Required action:
Please write out every entry below exactly, leaving out any pictures.
[Opening Provided data section]
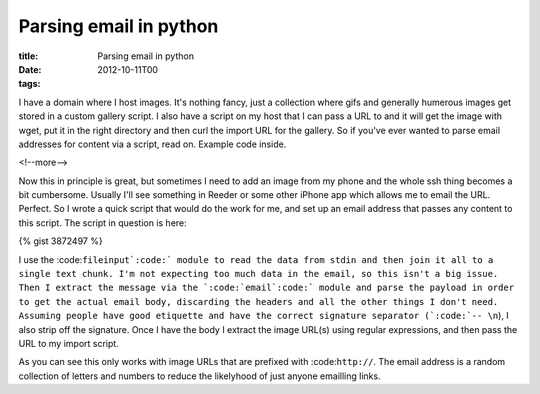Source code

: Parsing email in python
#######################

:title: Parsing email in python
:date: 2012-10-11T00
:tags:


I have a domain where I host images. It's nothing fancy, just a collection where gifs and generally humerous images get stored in a custom gallery script.
I also have a script on my host that I can pass a URL to and it will get the image with wget, put it in the right directory and then curl the import URL for the gallery. So if you've ever wanted to parse email addresses for content via a script, read on. Example code inside.

<!--more-->

Now this in principle is great, but sometimes I need to add an image from my phone and the whole ssh thing becomes a bit cumbersome. Usually I'll see something in Reeder or some other iPhone app which allows me to email the URL. Perfect. So I wrote a quick script that would do the work for me, and set up an email address that passes any content to this script. The script in question is here:

{% gist 3872497 %}

I use the :code:``fileinput`:code:` module to read the data from stdin and then join it all to a single text chunk. I'm not expecting too much data in the email, so this isn't a big issue. Then I extract the message via the `:code:`email`:code:` module and parse the payload in order to get the actual email body, discarding the headers and all the other things I don't need. Assuming people have good etiquette and have the correct signature separator (`:code:`-- \n``), I also strip off the signature. 
Once I have the body I extract the image URL(s) using regular expressions, and then pass the URL to my import script.

As you can see this only works with image URLs that are prefixed with :code:``http://``. The email address is a random collection of letters and numbers to reduce the likelyhood of just anyone emailling links.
[Closing Provided data section]
Answer box:
Source code

: Parsing email in python
#######################

:title: Parsing email in python
:date: 2012-10-11T00
:tags:


I have a domain where I host images. It's nothing fancy, just a collection where gifs and generally humerous images get stored in a custom gallery script.
I also have a script on my host that I can pass a URL to and it will get the image with wget, put it in the right directory and then curl the import URL for the gallery. So if you've ever wanted to parse email addresses for content via a script, read on. Example code inside.

<!--more-->

Now this in principle is great, but sometimes I need to add an image from my phone and the whole ssh thing becomes a bit cumbersome. Usually I'll see something in Reeder or some other iPhone app which allows me to email the URL. Perfect. So I wrote a quick script that would do the work for me, and set up an email address that passes any content to this script. The script in question is here:

{% gist 3872497 %}

I use the :code:``fileinput`:code:` module to read the data from stdin and then join it all to a single text chunk. I'm not expecting too much data in the email, so this isn't a big issue. Then I extract the message via the `:code:`email`:code:` module and parse the payload in order to get the actual email body, discarding the headers and all the other things I don't need. Assuming people have good etiquette and have the correct signature separator (`:code:`-- \n``), I also strip off the signature. 
Once I have the body I extract the image URL(s) using regular expressions, and then pass the URL to my import script.

As you can see this only works with image URLs that are prefixed with :code:``http://``. The email address is a random collection of letters and numbers to reduce the likelyhood of just anyone emailling links.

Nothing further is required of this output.